- _Try it_
Your task is to repeat exactly the lines below between the line holding "pinky tip: (807, 356)" and the line holding "thumb cmc: (222, 283)", inclusive, and only those.

- _Task input_
★ ★ ★
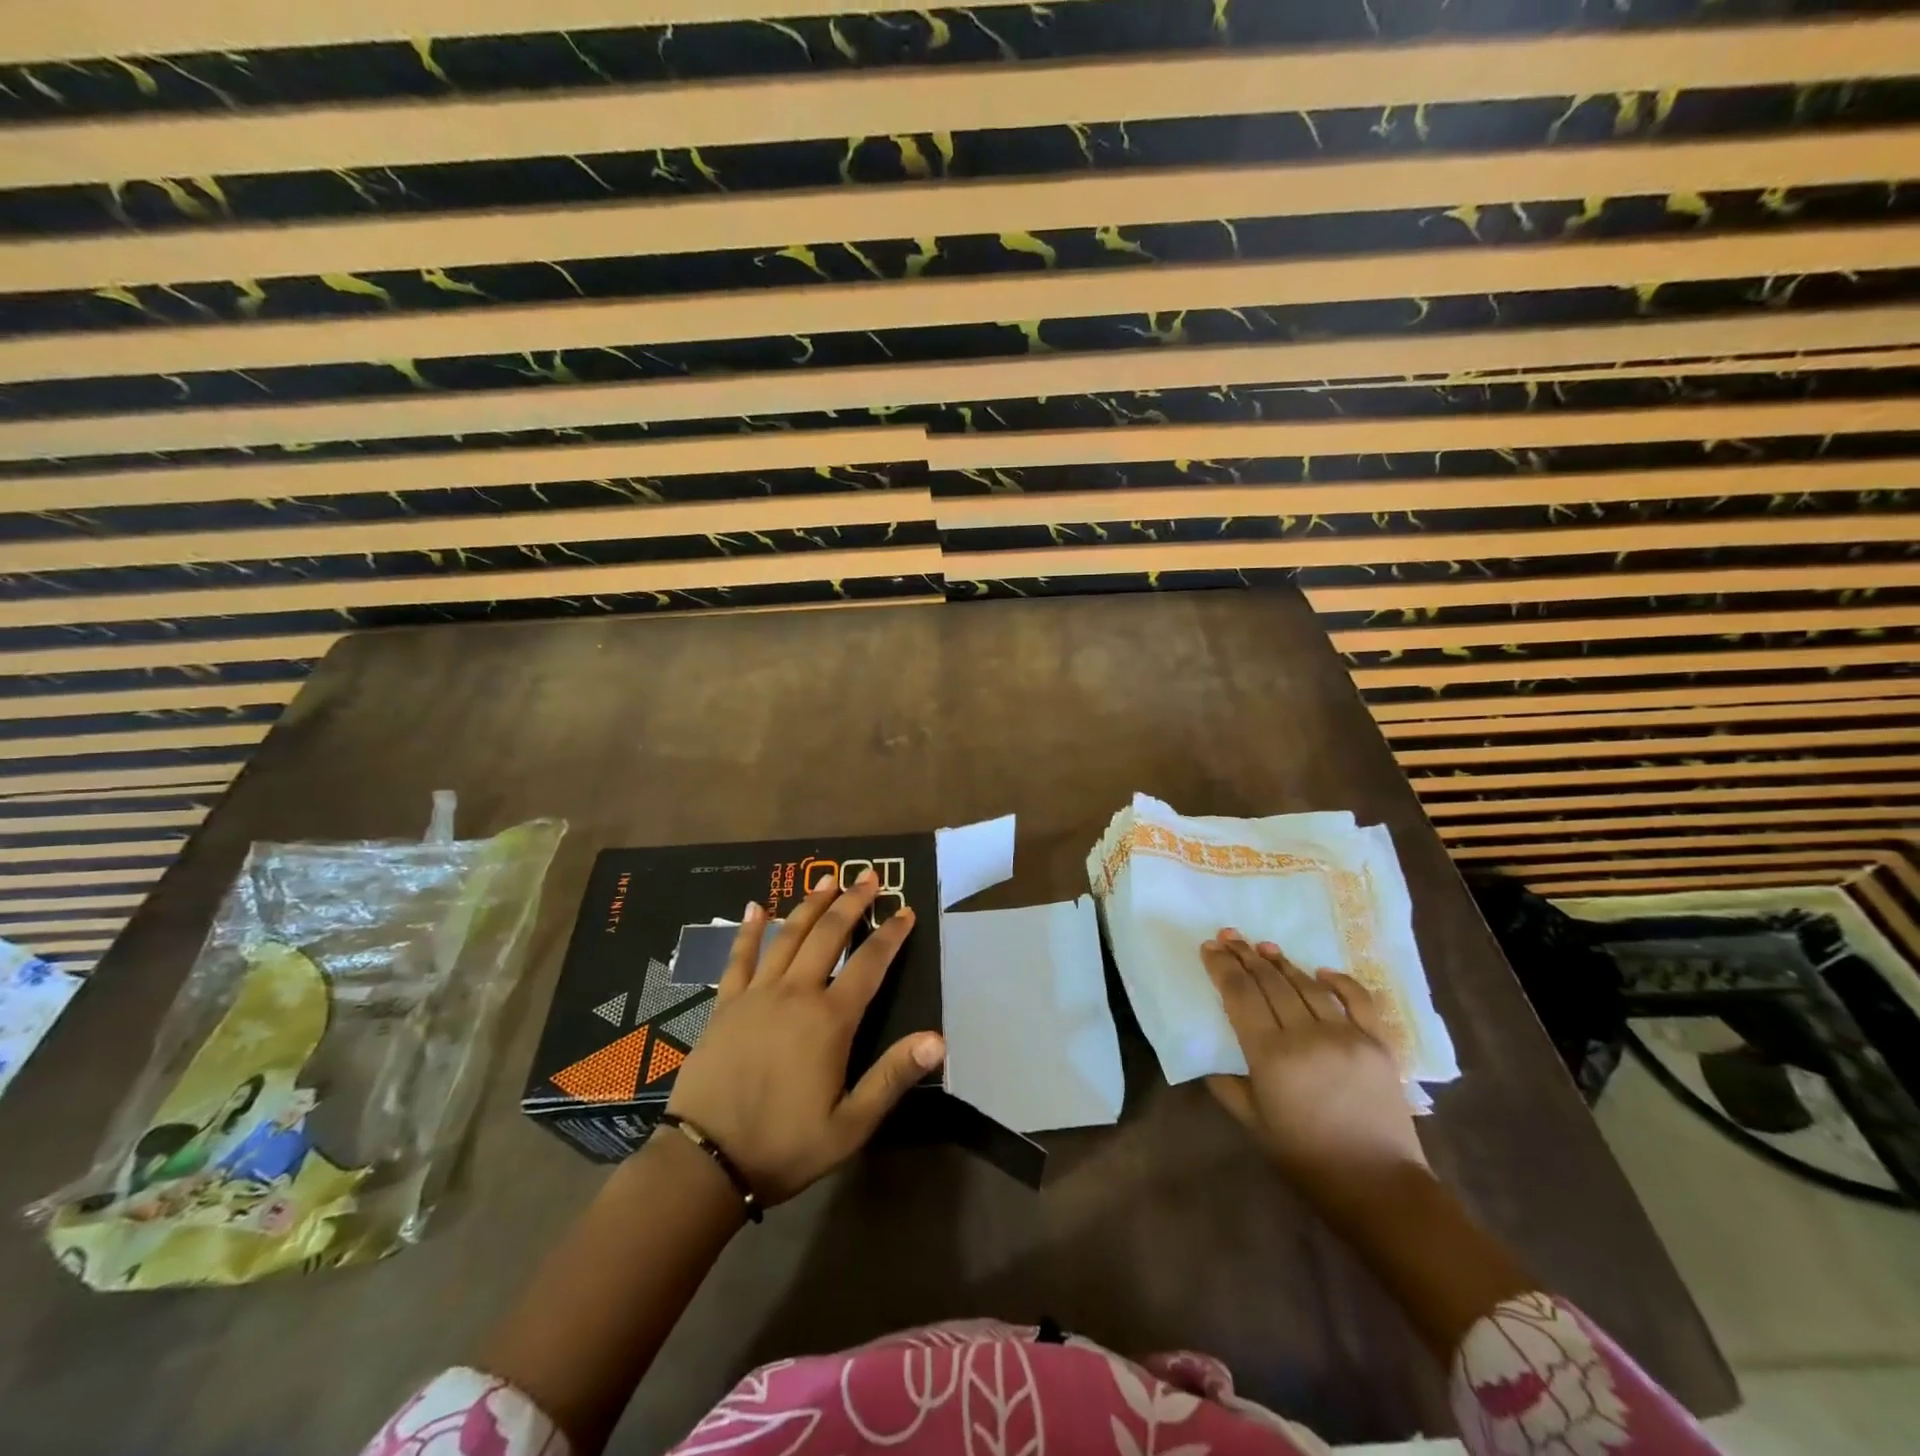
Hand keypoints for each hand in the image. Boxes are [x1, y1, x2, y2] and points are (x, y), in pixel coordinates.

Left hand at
★ ★ ★
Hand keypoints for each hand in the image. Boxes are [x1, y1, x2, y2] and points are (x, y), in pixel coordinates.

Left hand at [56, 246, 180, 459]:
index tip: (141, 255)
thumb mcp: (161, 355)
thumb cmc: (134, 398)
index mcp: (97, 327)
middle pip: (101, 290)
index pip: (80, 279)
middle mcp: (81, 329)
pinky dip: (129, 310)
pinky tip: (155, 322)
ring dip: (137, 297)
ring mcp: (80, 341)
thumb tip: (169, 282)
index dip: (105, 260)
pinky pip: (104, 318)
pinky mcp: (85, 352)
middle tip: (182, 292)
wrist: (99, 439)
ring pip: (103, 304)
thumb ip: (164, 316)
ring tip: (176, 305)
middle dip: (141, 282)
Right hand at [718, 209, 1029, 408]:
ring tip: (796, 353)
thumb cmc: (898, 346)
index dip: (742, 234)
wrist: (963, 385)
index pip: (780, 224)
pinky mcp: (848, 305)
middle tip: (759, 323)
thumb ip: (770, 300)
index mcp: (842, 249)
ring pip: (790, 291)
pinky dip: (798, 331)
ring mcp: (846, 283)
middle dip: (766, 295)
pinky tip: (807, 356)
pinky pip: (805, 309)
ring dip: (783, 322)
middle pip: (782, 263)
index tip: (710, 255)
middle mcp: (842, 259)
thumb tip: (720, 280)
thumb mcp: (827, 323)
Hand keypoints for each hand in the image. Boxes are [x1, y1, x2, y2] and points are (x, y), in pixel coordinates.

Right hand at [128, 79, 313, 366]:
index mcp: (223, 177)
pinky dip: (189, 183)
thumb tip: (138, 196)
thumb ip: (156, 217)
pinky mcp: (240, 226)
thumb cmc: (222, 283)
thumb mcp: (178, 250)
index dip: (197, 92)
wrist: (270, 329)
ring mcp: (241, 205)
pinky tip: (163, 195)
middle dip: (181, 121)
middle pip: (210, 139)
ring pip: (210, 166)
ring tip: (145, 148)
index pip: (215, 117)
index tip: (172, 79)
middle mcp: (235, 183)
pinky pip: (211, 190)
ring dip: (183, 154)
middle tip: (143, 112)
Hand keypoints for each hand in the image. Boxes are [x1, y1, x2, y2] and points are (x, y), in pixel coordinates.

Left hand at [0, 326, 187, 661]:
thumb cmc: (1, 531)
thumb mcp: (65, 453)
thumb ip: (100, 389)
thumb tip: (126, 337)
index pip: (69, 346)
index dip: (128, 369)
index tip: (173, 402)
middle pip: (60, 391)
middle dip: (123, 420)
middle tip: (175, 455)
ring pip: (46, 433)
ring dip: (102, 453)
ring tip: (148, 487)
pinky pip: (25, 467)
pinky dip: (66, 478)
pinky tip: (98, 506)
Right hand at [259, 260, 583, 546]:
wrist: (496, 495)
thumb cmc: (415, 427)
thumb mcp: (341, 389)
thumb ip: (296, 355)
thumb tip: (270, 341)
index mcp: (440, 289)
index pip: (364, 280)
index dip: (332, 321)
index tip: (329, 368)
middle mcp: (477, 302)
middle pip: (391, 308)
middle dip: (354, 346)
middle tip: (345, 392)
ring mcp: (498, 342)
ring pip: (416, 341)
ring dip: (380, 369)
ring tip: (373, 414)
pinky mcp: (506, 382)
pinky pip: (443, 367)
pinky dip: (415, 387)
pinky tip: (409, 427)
★ ★ ★
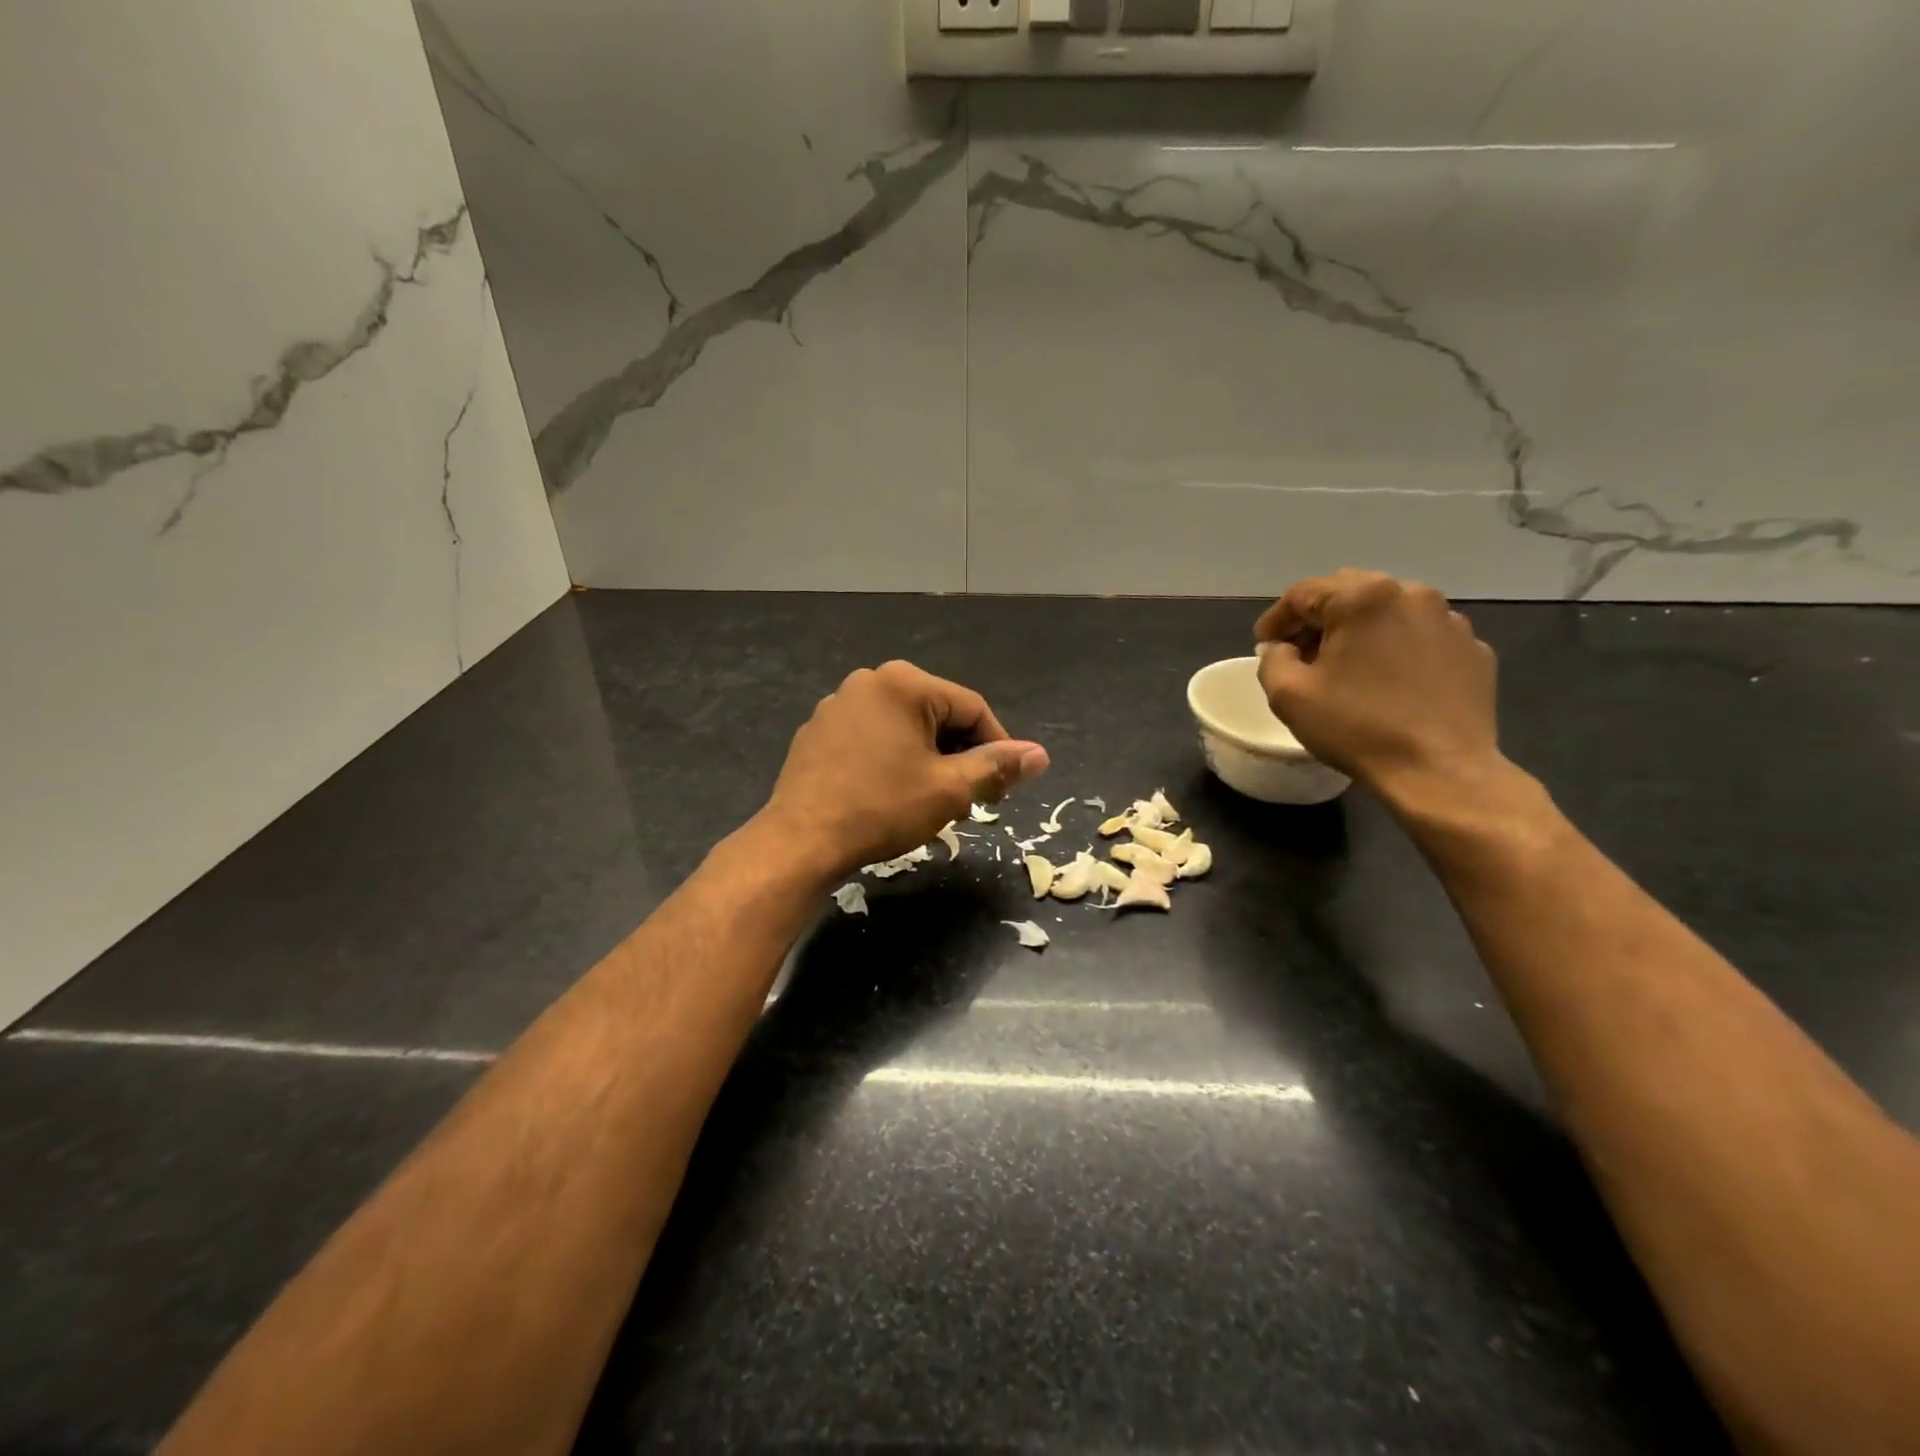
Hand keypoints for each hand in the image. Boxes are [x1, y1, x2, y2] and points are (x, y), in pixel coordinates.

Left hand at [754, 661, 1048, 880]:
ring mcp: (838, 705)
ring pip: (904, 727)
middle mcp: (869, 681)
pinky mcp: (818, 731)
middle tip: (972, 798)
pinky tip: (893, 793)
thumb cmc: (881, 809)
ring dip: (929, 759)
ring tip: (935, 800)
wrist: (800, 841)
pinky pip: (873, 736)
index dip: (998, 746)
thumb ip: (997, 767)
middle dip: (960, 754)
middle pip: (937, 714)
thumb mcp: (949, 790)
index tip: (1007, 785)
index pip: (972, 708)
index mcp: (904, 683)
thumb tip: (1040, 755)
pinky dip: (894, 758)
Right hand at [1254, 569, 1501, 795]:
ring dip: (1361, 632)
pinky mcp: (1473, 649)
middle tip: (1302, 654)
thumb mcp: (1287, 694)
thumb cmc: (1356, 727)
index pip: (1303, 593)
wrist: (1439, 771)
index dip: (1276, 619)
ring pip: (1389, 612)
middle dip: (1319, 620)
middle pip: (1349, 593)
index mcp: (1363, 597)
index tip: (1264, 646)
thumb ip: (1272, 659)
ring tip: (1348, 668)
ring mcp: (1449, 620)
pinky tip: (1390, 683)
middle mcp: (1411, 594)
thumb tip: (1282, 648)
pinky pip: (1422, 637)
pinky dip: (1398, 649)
★ ★ ★
- _Solved exercise_
pinky tip: (807, 356)
pinky pip: (805, 309)
ring dip: (783, 322)
middle pip: (782, 263)
index tip: (710, 255)
middle mcp: (842, 259)
thumb tip: (720, 280)
thumb mcp: (827, 323)
Hand keypoints for each hand in the image. Boxes are [x1, y1, x2, y2] and points are (x, y), in pixel coordinates.

Right hand at [128, 79, 313, 366]:
index mcp: (223, 177)
pinky dip: (189, 183)
thumb tip: (138, 196)
thumb ip: (156, 217)
pinky mcp: (240, 226)
thumb cmc: (222, 283)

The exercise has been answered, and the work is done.